» Stored data
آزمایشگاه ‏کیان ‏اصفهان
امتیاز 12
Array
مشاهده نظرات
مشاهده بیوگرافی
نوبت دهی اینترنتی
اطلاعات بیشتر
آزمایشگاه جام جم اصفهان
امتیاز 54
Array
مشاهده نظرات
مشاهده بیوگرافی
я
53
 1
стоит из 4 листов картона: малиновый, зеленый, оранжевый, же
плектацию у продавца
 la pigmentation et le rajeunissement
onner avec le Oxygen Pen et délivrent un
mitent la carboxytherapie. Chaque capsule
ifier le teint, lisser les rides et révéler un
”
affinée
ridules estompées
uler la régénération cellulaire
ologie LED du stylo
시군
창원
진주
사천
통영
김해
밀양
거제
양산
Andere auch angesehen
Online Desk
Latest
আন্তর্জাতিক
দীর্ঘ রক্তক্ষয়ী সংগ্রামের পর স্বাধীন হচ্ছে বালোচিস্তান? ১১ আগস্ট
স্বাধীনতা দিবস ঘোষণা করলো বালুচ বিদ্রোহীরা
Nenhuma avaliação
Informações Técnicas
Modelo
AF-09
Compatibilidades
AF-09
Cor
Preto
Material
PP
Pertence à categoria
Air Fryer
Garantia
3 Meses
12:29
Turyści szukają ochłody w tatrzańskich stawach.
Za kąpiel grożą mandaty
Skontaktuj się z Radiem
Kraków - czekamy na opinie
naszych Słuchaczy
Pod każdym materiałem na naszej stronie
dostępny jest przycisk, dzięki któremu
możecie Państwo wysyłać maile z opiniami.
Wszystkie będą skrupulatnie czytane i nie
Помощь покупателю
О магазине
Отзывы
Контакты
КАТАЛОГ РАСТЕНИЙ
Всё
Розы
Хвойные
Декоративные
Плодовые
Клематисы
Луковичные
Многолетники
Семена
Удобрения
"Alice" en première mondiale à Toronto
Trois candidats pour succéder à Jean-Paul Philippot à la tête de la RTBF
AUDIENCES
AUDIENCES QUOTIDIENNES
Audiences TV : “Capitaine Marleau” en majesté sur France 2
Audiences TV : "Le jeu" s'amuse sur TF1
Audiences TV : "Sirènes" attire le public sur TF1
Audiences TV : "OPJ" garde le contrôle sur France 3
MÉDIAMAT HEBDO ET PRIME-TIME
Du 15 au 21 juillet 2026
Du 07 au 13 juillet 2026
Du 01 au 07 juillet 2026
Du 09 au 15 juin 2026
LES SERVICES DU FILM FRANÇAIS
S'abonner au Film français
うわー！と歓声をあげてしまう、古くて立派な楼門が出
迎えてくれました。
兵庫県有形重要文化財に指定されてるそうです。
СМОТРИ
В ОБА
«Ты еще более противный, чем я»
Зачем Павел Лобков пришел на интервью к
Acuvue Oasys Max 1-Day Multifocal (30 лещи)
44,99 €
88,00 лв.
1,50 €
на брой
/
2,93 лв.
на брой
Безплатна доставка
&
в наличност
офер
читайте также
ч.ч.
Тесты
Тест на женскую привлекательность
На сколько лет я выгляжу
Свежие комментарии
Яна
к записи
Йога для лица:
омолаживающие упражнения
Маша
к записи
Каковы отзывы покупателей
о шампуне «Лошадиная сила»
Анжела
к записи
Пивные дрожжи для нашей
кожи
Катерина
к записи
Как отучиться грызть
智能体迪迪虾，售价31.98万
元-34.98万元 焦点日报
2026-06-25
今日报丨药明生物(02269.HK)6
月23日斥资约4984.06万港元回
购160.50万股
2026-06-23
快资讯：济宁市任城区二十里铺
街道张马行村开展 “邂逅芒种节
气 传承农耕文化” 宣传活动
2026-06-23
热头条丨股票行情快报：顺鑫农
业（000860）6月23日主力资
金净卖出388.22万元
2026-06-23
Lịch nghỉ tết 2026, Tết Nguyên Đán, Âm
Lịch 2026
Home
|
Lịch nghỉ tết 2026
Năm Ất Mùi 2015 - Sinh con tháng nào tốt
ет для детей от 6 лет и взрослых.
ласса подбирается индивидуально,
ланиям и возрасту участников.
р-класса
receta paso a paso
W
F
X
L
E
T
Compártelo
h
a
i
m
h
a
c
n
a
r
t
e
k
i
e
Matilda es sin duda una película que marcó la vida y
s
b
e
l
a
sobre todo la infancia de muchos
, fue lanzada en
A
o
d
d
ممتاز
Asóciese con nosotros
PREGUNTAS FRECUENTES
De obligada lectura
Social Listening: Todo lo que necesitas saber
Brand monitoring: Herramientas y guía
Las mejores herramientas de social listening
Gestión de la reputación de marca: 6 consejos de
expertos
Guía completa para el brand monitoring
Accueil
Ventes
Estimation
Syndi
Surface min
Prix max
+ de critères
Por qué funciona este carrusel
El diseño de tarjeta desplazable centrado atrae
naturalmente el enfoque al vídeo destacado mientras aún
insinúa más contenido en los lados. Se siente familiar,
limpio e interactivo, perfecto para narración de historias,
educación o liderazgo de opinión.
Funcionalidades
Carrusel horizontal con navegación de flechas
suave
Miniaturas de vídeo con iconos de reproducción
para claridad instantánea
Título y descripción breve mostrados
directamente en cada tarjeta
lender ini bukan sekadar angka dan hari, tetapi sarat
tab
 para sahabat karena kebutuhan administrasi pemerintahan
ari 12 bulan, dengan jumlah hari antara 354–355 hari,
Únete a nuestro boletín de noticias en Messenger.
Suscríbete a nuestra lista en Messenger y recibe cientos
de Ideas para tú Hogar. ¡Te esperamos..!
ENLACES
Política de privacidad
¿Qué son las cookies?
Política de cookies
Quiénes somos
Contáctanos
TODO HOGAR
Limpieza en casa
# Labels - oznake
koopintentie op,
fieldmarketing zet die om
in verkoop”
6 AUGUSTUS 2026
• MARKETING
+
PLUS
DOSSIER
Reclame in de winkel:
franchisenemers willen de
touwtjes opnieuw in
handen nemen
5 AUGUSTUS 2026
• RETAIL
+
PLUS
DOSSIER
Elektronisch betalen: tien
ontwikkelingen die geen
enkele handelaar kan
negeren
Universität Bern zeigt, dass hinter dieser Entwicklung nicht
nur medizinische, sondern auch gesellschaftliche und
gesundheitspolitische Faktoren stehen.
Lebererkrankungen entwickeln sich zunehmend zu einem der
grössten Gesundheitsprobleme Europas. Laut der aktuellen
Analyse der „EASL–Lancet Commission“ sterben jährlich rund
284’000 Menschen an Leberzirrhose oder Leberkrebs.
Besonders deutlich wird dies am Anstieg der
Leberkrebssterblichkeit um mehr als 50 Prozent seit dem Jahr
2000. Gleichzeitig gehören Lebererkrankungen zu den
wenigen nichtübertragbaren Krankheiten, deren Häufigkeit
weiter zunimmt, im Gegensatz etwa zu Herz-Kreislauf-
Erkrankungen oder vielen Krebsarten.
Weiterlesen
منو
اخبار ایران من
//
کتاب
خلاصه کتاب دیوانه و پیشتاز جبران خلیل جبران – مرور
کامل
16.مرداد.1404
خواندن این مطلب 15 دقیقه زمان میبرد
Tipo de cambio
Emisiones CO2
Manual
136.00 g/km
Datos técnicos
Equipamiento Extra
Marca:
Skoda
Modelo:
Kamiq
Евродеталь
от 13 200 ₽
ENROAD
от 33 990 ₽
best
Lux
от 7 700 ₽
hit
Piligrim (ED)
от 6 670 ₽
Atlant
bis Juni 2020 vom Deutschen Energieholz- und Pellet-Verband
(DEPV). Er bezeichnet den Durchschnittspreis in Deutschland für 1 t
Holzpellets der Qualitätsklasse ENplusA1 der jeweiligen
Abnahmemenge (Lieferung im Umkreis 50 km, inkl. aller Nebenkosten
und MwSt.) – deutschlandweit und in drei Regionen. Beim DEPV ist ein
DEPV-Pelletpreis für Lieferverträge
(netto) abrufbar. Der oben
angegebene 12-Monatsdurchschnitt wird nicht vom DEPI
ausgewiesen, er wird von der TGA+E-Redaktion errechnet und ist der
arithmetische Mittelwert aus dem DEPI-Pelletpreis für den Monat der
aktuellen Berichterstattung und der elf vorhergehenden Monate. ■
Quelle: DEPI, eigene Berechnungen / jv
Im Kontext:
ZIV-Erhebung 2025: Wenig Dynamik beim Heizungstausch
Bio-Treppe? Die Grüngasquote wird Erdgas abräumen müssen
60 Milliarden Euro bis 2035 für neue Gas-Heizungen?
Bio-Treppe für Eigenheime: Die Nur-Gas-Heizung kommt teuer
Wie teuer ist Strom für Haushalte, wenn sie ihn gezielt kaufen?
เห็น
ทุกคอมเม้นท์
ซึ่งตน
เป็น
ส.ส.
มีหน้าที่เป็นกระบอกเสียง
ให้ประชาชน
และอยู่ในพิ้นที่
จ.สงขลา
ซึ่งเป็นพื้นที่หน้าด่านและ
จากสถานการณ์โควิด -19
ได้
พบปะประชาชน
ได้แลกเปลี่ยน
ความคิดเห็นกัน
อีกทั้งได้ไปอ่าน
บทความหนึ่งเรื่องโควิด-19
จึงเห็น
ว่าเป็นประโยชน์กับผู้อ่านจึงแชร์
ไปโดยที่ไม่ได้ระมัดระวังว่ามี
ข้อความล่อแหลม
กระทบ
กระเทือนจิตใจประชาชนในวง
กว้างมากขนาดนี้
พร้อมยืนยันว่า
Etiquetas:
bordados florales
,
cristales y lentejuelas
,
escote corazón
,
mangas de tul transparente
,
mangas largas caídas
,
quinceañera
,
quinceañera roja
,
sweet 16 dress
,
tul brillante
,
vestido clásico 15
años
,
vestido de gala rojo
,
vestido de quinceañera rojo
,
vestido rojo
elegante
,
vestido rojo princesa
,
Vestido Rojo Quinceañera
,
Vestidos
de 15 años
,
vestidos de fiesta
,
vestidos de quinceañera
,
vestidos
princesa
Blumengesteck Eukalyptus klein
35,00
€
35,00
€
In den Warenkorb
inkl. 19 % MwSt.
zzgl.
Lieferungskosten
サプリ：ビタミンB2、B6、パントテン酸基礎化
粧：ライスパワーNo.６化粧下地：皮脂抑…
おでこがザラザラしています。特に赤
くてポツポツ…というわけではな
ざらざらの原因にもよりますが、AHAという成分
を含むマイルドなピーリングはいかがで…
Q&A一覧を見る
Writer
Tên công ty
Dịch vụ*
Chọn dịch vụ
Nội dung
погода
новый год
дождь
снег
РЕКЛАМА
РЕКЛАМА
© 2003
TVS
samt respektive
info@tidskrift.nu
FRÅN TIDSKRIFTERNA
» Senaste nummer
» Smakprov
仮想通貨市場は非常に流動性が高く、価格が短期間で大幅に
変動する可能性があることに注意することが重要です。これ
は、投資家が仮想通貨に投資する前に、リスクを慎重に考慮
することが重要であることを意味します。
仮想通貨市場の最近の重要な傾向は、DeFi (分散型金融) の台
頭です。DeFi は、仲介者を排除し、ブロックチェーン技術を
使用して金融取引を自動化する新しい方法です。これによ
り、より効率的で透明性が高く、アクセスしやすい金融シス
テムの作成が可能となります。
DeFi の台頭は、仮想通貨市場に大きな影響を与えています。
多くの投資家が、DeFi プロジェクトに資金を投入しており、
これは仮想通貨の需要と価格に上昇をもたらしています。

» What this task involves
The count alone is needed: how many lines of these entries contain the word "teuer"?

» Result of this exercise
2